Malgré toute leur adresse, comme ils sont sans agriculture sérieuse, ni animaux domestiques, le garde-manger de ces malheureux est souvent vide. Aussi ne dédaignent-ils rien de ce qui est mangeable : ils font leur profit des glands, fruits, bulbes, baies et racines, recueillent les mesquites, les courges et certaines fèves qui croissent spontanément. Ils sèment quelques grains de maïs, mais la presque totalité de leur nourriture est animale : daims, cerfs, mouflons, cailles, écureuils, rats, souris, vers et serpents. Nulle fausse délicatesse. On ne devient difficile sur la qualité que lorsque la quantité abonde ; il n’est de choix que dans le superflu. Quand la nourriture est à bouche que veux-tu, nos sauvages s’en gorgent, avalent des morceaux énormes. Mais en Apachie, la disette est l’état normal. Le trop court printemps est suivi d’un long et brûlant été ; bientôt les herbes sèchent, les herbivores meurent ou disparaissent, et les carnivores sont en peine. On supporte stoïquement la famine, mais après la famine prolongée, la mort !

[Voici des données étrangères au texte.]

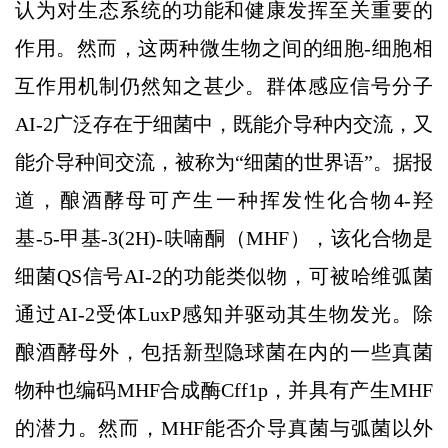
认为对生态系统的功能和健康发挥至关重要的
作用。然而，这两种微生物之间的细胞-细胞相
互作用机制仍然知之甚少。群体感应信号分子
AI-2广泛存在于细菌中，既能介导种内交流，又
能介导种间交流，被称为“细菌的世界语”。据报
道，酿酒酵母可产生一种挥发性化合物4-羟
基-5-甲基-3(2H)-呋喃酮（MHF），该化合物是
细菌QS信号AI-2的功能类似物，可被哈维弧菌
通过AI-2受体LuxP感知并驱动其生物发光。除
酿酒酵母外，包括新型隐球菌在内的一些真菌
物种也编码MHF合成酶Cff1p，并具有产生MHF
的潜力。然而，MHF能否介导真菌与弧菌以外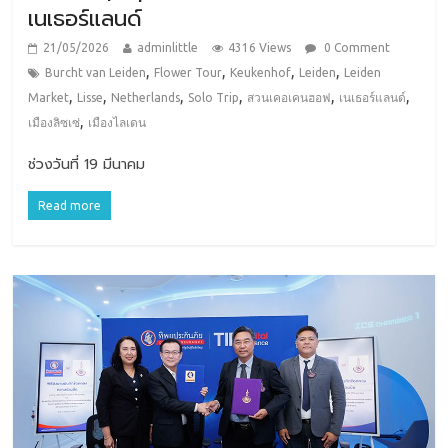
เนเธอร์แลนด์
21/05/2026
adminlittle
4316 Views
0 Comment
,
,
,
,
Burcht van Leiden
Flower Tour
Keukenhof
Leiden
Leiden
,
,
,
,
,
,
Market
Lisse
Netherlands
Solo Trip
สวนเคอเคนฮอฟ
เนเธอร์แลนด์
,
เมืองลิซเซ่
เมืองไลเดน
ช่วงวันที่ 19 มีนาคม
Read more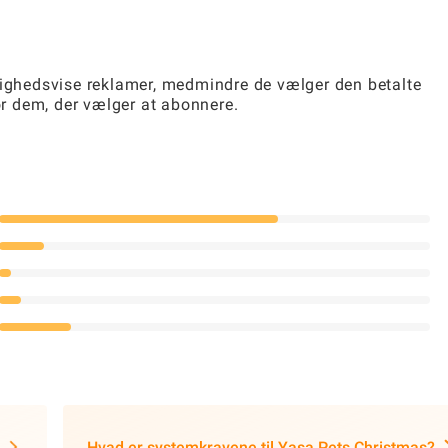
lighedsvise reklamer, medmindre de vælger den betalte
for dem, der vælger at abonnere.
Hvad er systemkravene til Yasa Pets Christmas?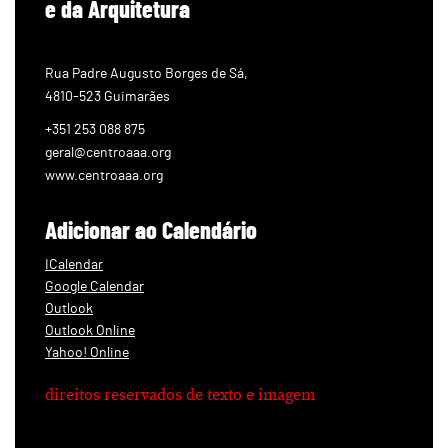
e da Arquitetura
Rua Padre Augusto Borges de Sá,
4810-523 Guimarães
+351 253 088 875
geral@centroaaa.org
www.centroaaa.org
Adicionar ao Calendário
ICalendar
Google Calendar
Outlook
Outlook Online
Yahoo! Online
direitos reservados de texto e imagem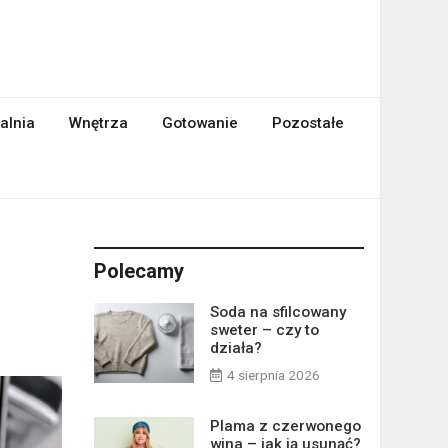
alnia
Wnętrza
Gotowanie
Pozostałe
Polecamy
Soda na sfilcowany
sweter – czy to
działa?
4 sierpnia 2026
Plama z czerwonego
wina – jak ją usunąć?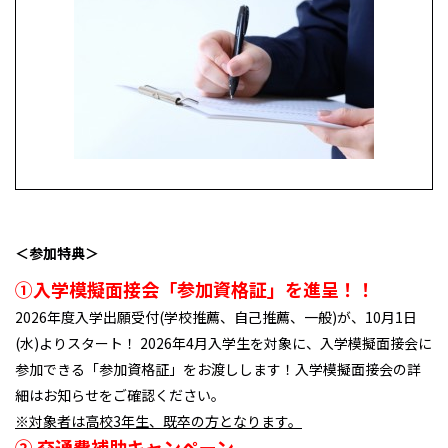
＜参加特典＞
①入学模擬面接会「参加資格証」を進呈！！
2026年度入学出願受付(学校推薦、自己推薦、一般)が、10月1日
(水)よりスタート！ 2026年4月入学生を対象に、入学模擬面接会に
参加できる「参加資格証」をお渡しします！入学模擬面接会の詳
細はお知らせをご確認ください。
※対象者は高校3年生、既卒の方となります。
② 交通費補助キャンペーン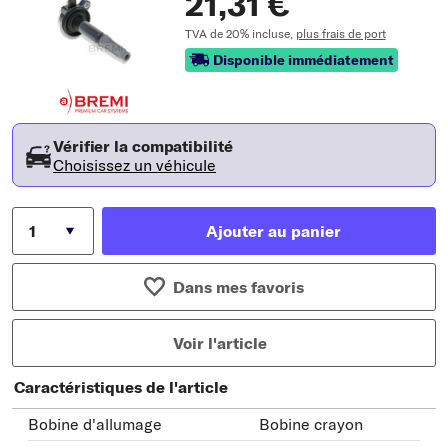
21,31 €
TVA de 20% incluse,
plus frais de port
Disponible immédiatement
Vérifier la compatibilité
Choisissez un véhicule
Ajouter au panier
Dans mes favoris
Voir l'article
Caractéristiques de l'article
Bobine d'allumage
Bobine crayon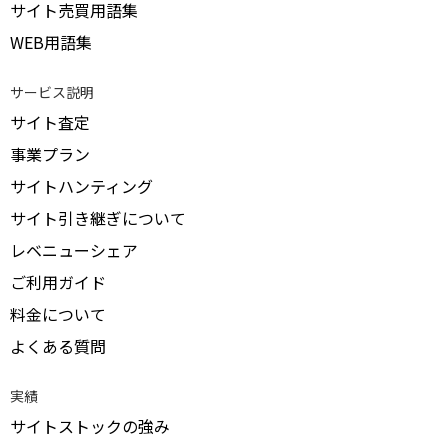
サイト売買用語集
WEB用語集
サービス説明
サイト査定
事業プラン
サイトハンティング
サイト引き継ぎについて
レベニューシェア
ご利用ガイド
料金について
よくある質問
実績
サイトストックの強み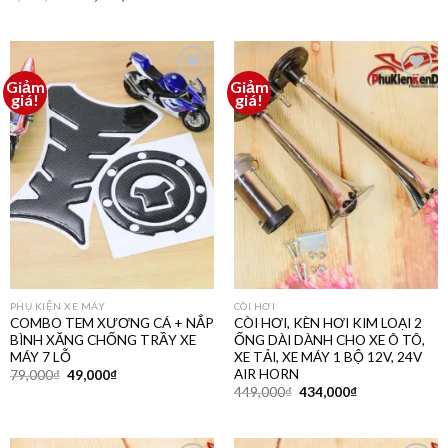
Giảm
Giảm
Thêm
Thêm
giá!
giá!
vào
vào
yêu
yêu
thích
thích
PHỤ KIỆN XE MÁY
CÒI HƠI
COMBO TEM XƯƠNG CÁ + NẮP
CÒI HƠI, KÈN HƠI KIM LOẠI 2
BÌNH XĂNG CHỐNG TRẦY XE
ỐNG DÀI DÀNH CHO XE Ô TÔ,
MÁY 7 LỖ
XE TẢI, XE MÁY 1 BỘ 12V, 24V
AIR HORN
79,000
₫
49,000
₫
449,000
₫
434,000
₫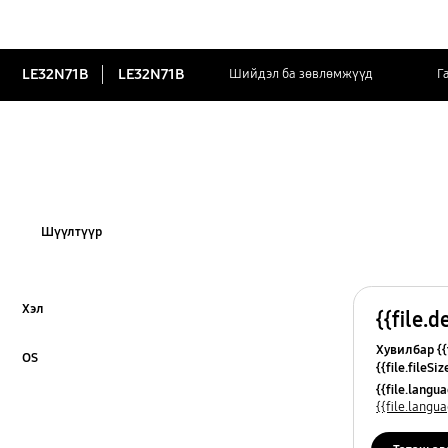
LE32N71B
LE32N71B
Шийдэл ба зөвлөмжүүд
Г
Шүүлтүүр
Хэл
{{file.d
Click to Expand
Хувилбар {{f
OS
{{file.fileSi
Click to Expand
{{file.osNa
{{file.lang
{{file.lang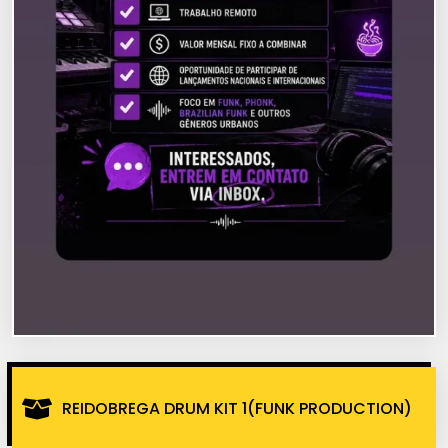
REIDOBREGA DRUM KIT 1(FUNK PRODUCTION)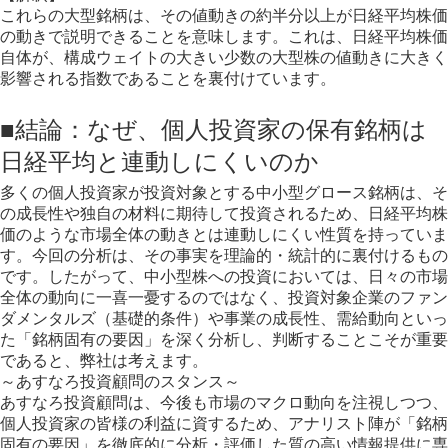
これらの大型銘柄は、その値動きの約半分以上が日経平均株価
の動きで説明できることを意味します。これは、日経平均株価
自体が、構成ウェイトの大きい少数の大型株の値動きに大きく
影響される指数であることを裏付けています。
■結論：なぜ、個人投資家の保有銘柄は
日経平均と連動しにくいのか
多くの個人投資家が投資対象とする中小型グロース銘柄は、そ
の成長性や独自の材料に期待して投資されるため、日経平均株
価のような市場全体の動きとは連動しにくい性質を持っていま
す。今回の分析は、その事実を理論的・統計的に裏付けるもの
です。したがって、中小型株への投資においては、日々の市場
全体の動向に一喜一憂するのではなく、投資対象企業のファン
ダメンタルズ（基礎的条件）や事業の成長性、需給動向といっ
た「銘柄固有の要因」を深く分析し、判断することこそが重要
であると、弊社は考えます。
～あすなろ投資顧問のスタンス～
あすなろ投資顧問は、今後も市場のマクロ動向を注視しつつ、
個人投資家の皆様の利益に資するため、アナリスト陣が「銘柄
固有の要因」を徹底的に分析・評価した質の高い情報提供に専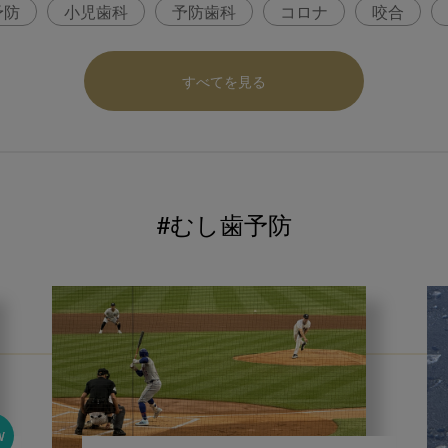
予防
小児歯科
予防歯科
コロナ
咬合
パ
医科歯科連携
口腔機能発達不全症
いちき歯
すべてを見る
内科 歯科
内科医師
歯科医院経営
感染予防
ロナ対策
コンポジットレジン
#むし歯予防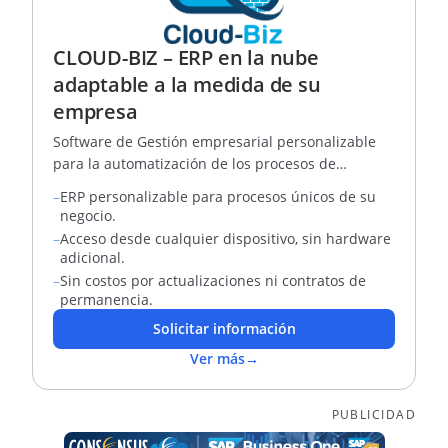
CLOUD-BIZ – ERP en la nube
adaptable a la medida de su
empresa
Software de Gestión empresarial personalizable
para la automatización de los procesos de
negocios de empresas colombianas
–
ERP personalizable para procesos únicos de su
negocio.
–
Acceso desde cualquier dispositivo, sin hardware
adicional.
–
Sin costos por actualizaciones ni contratos de
permanencia.
Solicitar información
Ver más
→
PUBLICIDAD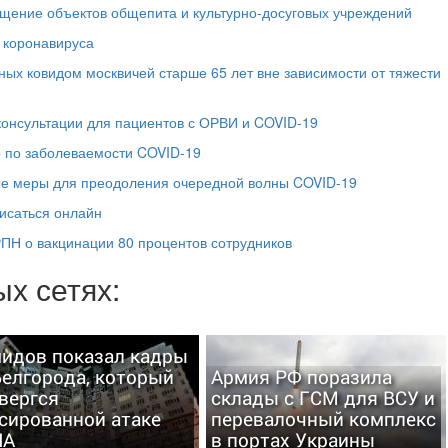
щение объектов общепита и культурно-досуговых учреждений
 коронавируса
ных ковидом москвичей старше 65 лет вне зависимости от тяжести
консультации для пациентов с ОРВИ и COVID-19
о по заболеваемости COVID-19
ые меры для преодоления очередной волны COVID-19
исаться онлайн
ПН о вакцинации 80 процентов сотрудников
х сетях:
идов показал кадры
Белгорода, который
Армия РФ поразила
вергся
склады с ГСМ для ВСУ и
сированной атаке
перевалочный комплекс
ЛА
в портах Украины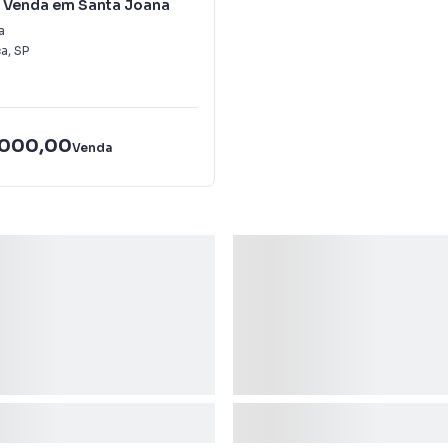
à Venda em Santa Joana
a
ca
,
SP
.000,00
Venda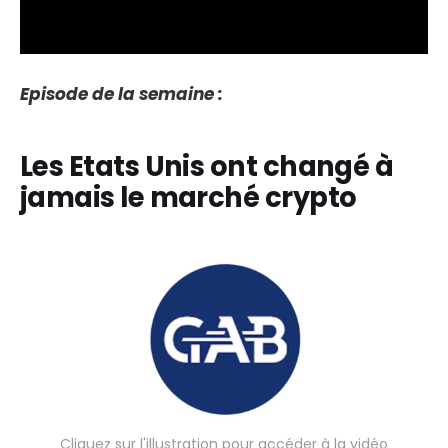
Episode de la semaine :
Les Etats Unis ont changé à
jamais le marché crypto
Cliquez sur l'illustration pour accéder à la vidéo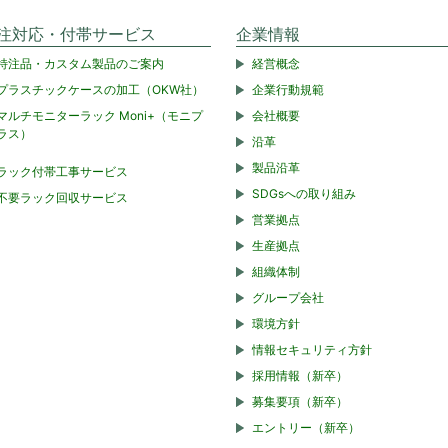
注対応・付帯サービス
企業情報
特注品・カスタム製品のご案内
経営概念
プラスチックケースの加工（OKW社）
企業行動規範
マルチモニターラック Moni+（モニプ
会社概要
ラス）
沿革
製品沿革
ラック付帯工事サービス
SDGsへの取り組み
不要ラック回収サービス
営業拠点
生産拠点
組織体制
グループ会社
環境方針
情報セキュリティ方針
採用情報（新卒）
募集要項（新卒）
エントリー（新卒）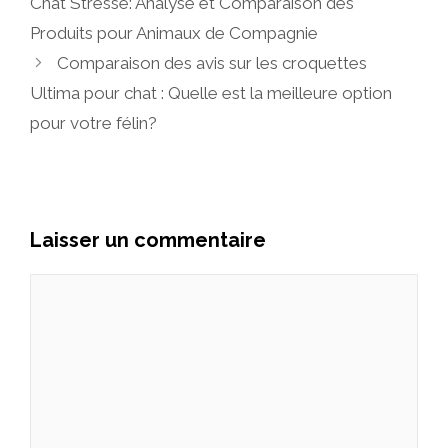
Chat Stressé: Analyse et Comparaison des
Produits pour Animaux de Compagnie
Comparaison des avis sur les croquettes
Ultima pour chat : Quelle est la meilleure option
pour votre félin?
Laisser un commentaire
Commentaire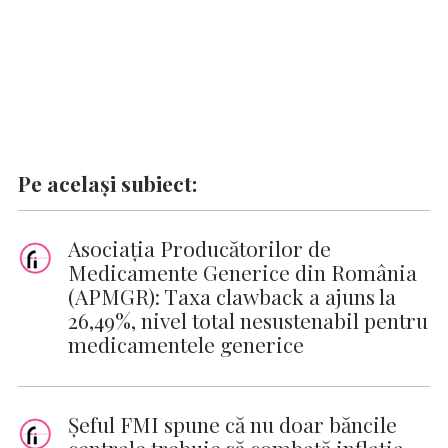
Pe același subiect:
Asociația Producătorilor de
Medicamente Generice din România
(APMGR): Taxa clawback a ajuns la
26,49%, nivel total nesustenabil pentru
medicamentele generice
Şeful FMI spune că nu doar băncile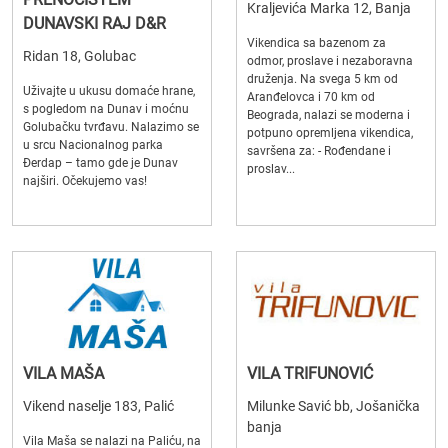
Kraljevića Marka 12, Banja
DUNAVSKI RAJ D&R
Vikendica sa bazenom za
Ridan 18, Golubac
odmor, proslave i nezaboravna
druženja. Na svega 5 km od
Uživajte u ukusu domaće hrane,
Aranđelovca i 70 km od
s pogledom na Dunav i moćnu
Beograda, nalazi se moderna i
Golubačku tvrđavu. Nalazimo se
potpuno opremljena vikendica,
u srcu Nacionalnog parka
savršena za: - Rođendane i
Đerdap – tamo gde je Dunav
proslav...
najširi. Očekujemo vas!
VILA MAŠA
VILA TRIFUNOVIĆ
Vikend naselje 183, Palić
Milunke Savić bb, Jošanička
banja
Vila Maša se nalazi na Paliću, na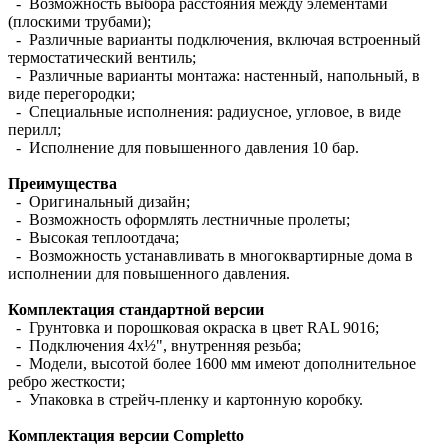
- Возможность выбора расстояния между элементами
(плоскими трубами);
- Различные варианты подключения, включая встроенный
термостатический вентиль;
- Различные варианты монтажа: настенный, напольный, в
виде перегородки;
- Специальные исполнения: радиусное, угловое, в виде
перилл;
- Исполнение для повышенного давления 10 бар.
Преимущества
- Оригинальный дизайн;
- Возможность оформлять лестничные пролеты;
- Высокая теплоотдача;
- Возможность устанавливать в многоквартирные дома в
исполнении для повышенного давления.
Комплектация стандартной версии
- Грунтовка и порошковая окраска в цвет RAL 9016;
- Подключения 4х½", внутренняя резьба;
- Модели, высотой более 1600 мм имеют дополнительное
ребро жесткости;
- Упаковка в стрейч-пленку и картонную коробку.
Комплектация версии Completto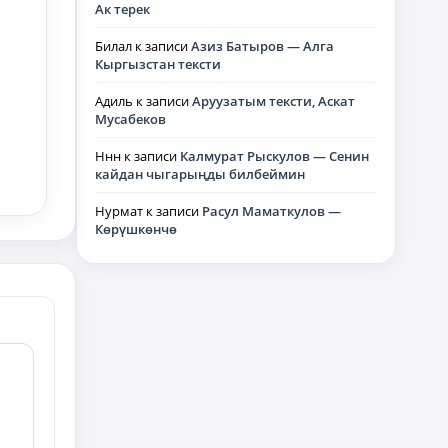
Ак терек
Билал
к записи
Азиз Батыров — Алга
Кыргызстан тексти
Адиль
к записи
Аруузатым тексти, Аскат
Мусабеков
Ннн
к записи
Калмурат Рыскулов — Сенин
кайдан чыгарыңды билбеймин
Нурмат
к записи
Расул Маматкулов —
Көрүшкөнчө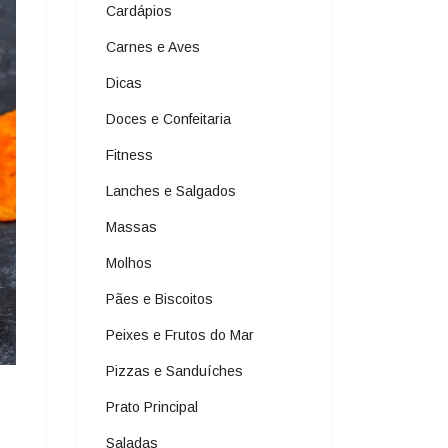
Cardápios
Carnes e Aves
Dicas
Doces e Confeitaria
Fitness
Lanches e Salgados
Massas
Molhos
Pães e Biscoitos
Peixes e Frutos do Mar
Pizzas e Sanduíches
Arroz Branco Classico
Prato Principal
20 de junho de 2023
Saladas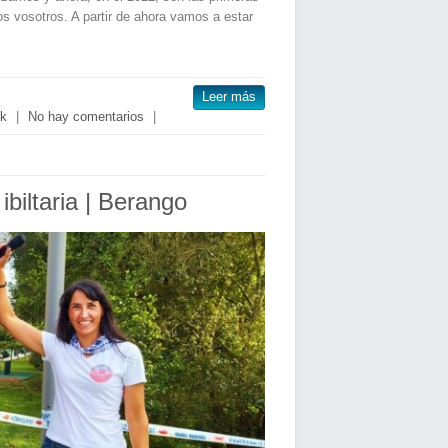
s vosotros. A partir de ahora vamos a estar
Leer más
ak
|
No hay comentarios
|
biltaria | Berango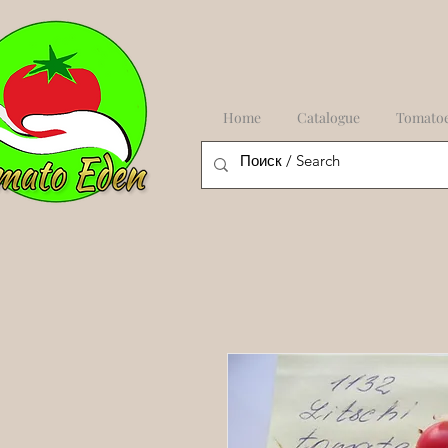
Home
Catalogue
Tomato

Quand le pays ne peut nourrir l’habitant, il faut bien que l’habitant se pourvoie ailleurs. Le climat, le sol, transforment en nomades, chasseurs, brigands et voleurs, les Apaches sur le continent américain, les Bédouins et les Kourdes sur le continent asiatique, à peu près sous les mêmes latitudes. Montés sur des chevaux rapides, —

  1. Bastian, Culturvœlker Amerika’s.